Since reading the first post, have you been able to re-imagine your dreams and desires as possibilities? If the answer is yes, then congratulations to you! But that’s only the first step. Now, what’s next?
2) Point not outward, but inward
When you’re facing big questions about yourself, who you are, and what you desire in life, look within for the answers. Why? Because that’s where they are. Sounds cliched, and guess what, it’s true!
When you search within for the answers, you practice something called INQUIRY. You may have come across this word before, but I would bet in this context that you’ll see something new about this concept.
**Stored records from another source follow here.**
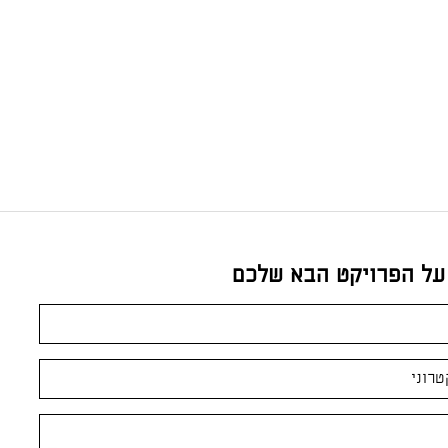
 על הפרויקט הבא שלכם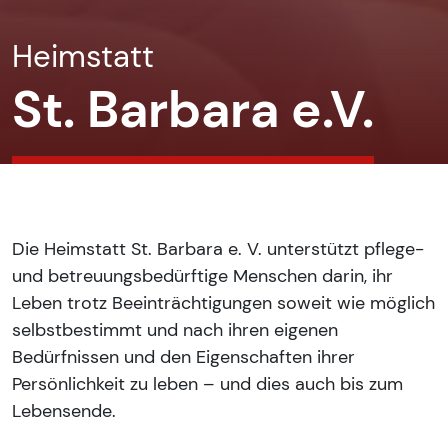
Heimstatt
St. Barbara e.V.
Die Heimstatt St. Barbara e. V. unterstützt pflege-
und betreuungsbedürftige Menschen darin, ihr
Leben trotz Beeinträchtigungen soweit wie möglich
selbstbestimmt und nach ihren eigenen
Bedürfnissen und den Eigenschaften ihrer
Persönlichkeit zu leben – und dies auch bis zum
Lebensende.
In this context, inquiry means asking deep and deeper questions until you arrive at the answer. Inquiry is an unconditional request for the answer to be revealed to you.
One caveat, though: inquiry can’t work its magic through you if you are pointing to circumstances or blaming others for the cause of your suffering.
Have you ever pointed to others as the cause of your hurt feelings? When you see something not working the way it’s supposed to be, do you ever assume that the source of the problem is coming from outside yourself? Sure you have, and so have I. If you point outward as the cause of your suffering, then you are not taking responsibility for the way it shows up for you. In this case, you would be robbing yourself of the power to write a new story about yourself. Pointing outward takes you away from having truly empowering beliefs about yourself, and it traps you in a cage of limiting beliefs you have about yourself.
Inquiry, on the other hand, leads you out of the pit of pain and despair by showing you a new path to self-discovery. It’s a choice, and if you choose, follow this path so you can discover something new about yourself. With your discovery, you can then create a new story about YOU and the GREATNESS that you are.
When entering inquiry, do not ask, “Why is this happening to me?” That’s another example of a self-sabotaging question. Instead, ask yourself, “This situation happened. Why do I see it the way I do?” By asking “Why do I see it the way I do?” you are declaring that:
1. You are responsible for how you see the situation the way you do.
2. You are saying, “Show me what I really need to see about myself.”
Inquiry opens you up to the deeper answers that have been hidden from your view – deeper answers that show you how to break out of the same old cycle so you can see something totally new.
Do you engage in inquiry? I would love to hear about your results!